Остается упомянуть еще пастыря - кроткого мистера Саймона Четтерли, который случайно попал на Сент-Ронанские воды с берегов то ли Кэма, то ли Айзиса и более всего гордился знанием греческого языка да своим любезным обхождением с дамами. По будним дням, как уже намекала тетушка Додз, сей преподобный джентльмен либо заседал за карточным столом, либо пребывал в бальном зале, в зависимости от того, кому в тот вечер он был нужен в качестве партнера - молодой девице или пожилой матроне. По воскресеньям же он читал молитвы в столовом зале - для всех, кто пожелает его слушать.

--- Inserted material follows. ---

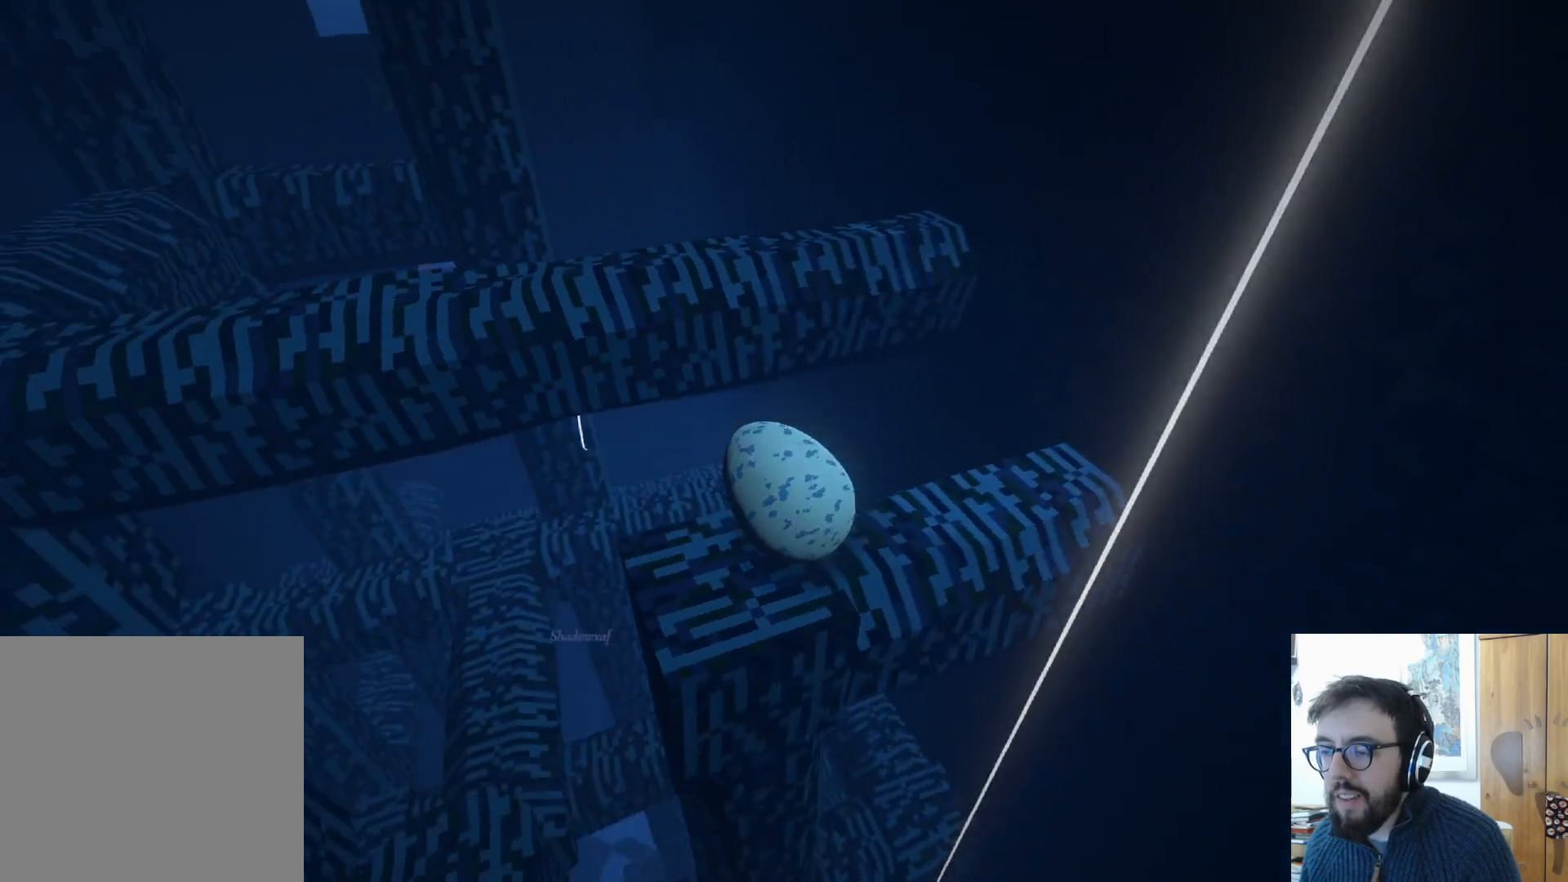
{"buttons": [], "left_stick": "center", "right_stick": "center", "events": [[50, "right_stick", "center"], [117, "right_stick", "left"], [167, "right_stick", "down-left"], [283, "left_stick", "down"], [417, "right_stick", "center"], [500, "left_stick", "center"]]}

Кроме того, он умел придумывать шарады и разгадывать загадки и был главным помощником мистера Уинтерблоссома по части изобретения запутанных и романтических маршрутов на холм, который высился позади отеля и на который зигзагами, словно ходы сообщений между траншеями, вели извилистые тропинки. С вершины его открывался чудесный вид, а тропинки, выбранные мистером Уинтерблоссомом и преподобным мистером Четтерли, поднимались в гору достаточно круто, чтобы джентльмен мог в качестве опоры предложить даме свою руку, а дама - принять ее, ничуть не нарушая приличий.